C’è chi si taglia le braccia, chi si appende con un lenzuolo alle grate e “prova” a uccidersi per attirare l’attenzione, chi urla oppure è violento e non riesce a contenersi, chi chiede ossessivamente psicofarmaci per dormire.
Questo il quadro allarmante tracciato da “Il Corriere della Sera” in un articolo di Elisabetta Andreis: si riferisce all’istituto Beccaria di Milano, finito al centro delle cronache per casi di denunciati maltrattamenti, ma le cui cause sono anche da rintracciare nel fatto che “sempre più spesso, vengono collocati nell’istituto giovani che già in partenza hanno un forte disagio psichiatrico, magari connesso ai viaggi terribili dalle nazioni d’origine o all’abuso di sostanze come lo Spice e di farmaci come il Fentanil”.
Tale analisi proviene dalle unità territoriali di Neuropsichiatria dell’infanzia e dell’adolescenza, che segnalano “mancanza di posti letto dedicati nei reparti ospedalieri, di personale qualificato, di centri diurni e di comunità socio educative ad alta intensità terapeutica disponibili ad accogliere casi molto complessi”.
“Negli ultimi tre anni in Lombardia gli adolescenti arrivati in pronto soccorso per disturbi psichiatrici acuti e complessi sono aumentati otto volte — dice nell’articolo de “Il Corriere della Sera” Federico Raviglione, primario di Neuropsichiatria all’Asst Rhodense e coordinatore regionale primari di Neuropsichiatria —. Su 12 minori accettati in dipartimento di emergenza-urgenza, molti hanno ricevuto risposte parziali e inadeguate o sono stati rimandati a casa.

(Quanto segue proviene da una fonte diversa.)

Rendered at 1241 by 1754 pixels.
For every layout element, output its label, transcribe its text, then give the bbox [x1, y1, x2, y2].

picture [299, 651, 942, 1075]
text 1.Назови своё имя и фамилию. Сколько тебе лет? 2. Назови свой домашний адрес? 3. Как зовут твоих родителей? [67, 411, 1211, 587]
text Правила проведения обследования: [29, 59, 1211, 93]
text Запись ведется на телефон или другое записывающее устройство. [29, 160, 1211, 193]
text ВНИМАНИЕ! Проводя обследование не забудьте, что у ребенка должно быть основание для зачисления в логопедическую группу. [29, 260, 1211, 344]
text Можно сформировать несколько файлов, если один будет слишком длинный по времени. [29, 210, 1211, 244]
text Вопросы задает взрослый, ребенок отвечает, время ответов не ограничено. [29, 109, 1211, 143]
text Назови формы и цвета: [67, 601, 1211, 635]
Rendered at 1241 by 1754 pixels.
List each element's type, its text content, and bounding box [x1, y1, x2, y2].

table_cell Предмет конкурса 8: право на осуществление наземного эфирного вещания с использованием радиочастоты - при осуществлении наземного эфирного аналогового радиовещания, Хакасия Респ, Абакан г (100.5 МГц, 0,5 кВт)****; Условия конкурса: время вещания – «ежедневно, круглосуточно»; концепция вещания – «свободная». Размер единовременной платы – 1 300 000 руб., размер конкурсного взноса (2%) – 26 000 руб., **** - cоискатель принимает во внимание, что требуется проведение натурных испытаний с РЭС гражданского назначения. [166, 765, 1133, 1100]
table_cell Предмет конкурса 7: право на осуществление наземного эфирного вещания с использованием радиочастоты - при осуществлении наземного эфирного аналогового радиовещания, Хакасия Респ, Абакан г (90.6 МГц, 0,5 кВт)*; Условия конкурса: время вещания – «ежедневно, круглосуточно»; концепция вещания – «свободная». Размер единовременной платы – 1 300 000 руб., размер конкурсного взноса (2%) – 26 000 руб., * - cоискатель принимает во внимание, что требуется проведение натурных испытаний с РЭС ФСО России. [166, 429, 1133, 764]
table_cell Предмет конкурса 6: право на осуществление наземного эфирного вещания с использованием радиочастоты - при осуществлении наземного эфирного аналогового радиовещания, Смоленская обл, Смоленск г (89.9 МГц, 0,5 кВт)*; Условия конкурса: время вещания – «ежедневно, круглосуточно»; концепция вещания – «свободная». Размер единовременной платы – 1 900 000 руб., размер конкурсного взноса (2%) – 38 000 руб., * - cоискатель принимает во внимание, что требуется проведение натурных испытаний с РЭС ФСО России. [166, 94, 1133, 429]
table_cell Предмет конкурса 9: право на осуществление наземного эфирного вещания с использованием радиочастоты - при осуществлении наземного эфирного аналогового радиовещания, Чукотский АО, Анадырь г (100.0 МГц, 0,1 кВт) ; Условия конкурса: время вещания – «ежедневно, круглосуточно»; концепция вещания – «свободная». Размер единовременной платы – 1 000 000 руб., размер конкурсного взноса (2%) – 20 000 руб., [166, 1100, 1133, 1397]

Solo uno o due sono stati ricoverati in un reparto adatto e dedicato ai minori”.
Elisa Fazzi, presidente della Sinpia, la società italiana di Neuropsichiatria dell’infanzia e adolescenza, sottolinea che il ricovero ospedaliero, “spesso necessario per affrontare l’emergenza, approfondire aspetti diagnostici e impostare una terapia, è solo una parte del percorso che deve realizzarsi poi negli ambienti di vita dei ragazzi”, cioè le comunità o la famiglia. “Tutti i minori hanno diritto di essere curati in modo adeguato con una diagnosi precocee una forte presa in carico del territorio, anche le unità diffuse devono essere potenziate — sostiene Antonella Costantino, direttrice della Uonpia del Policlinico —. Qui gestiamo un progetto di intervento intensivo che previene ricovero, pronto soccorso e residenzialità ma stiamo seguendo 54 adolescenti quando saremmo invece attrezzati per 34”.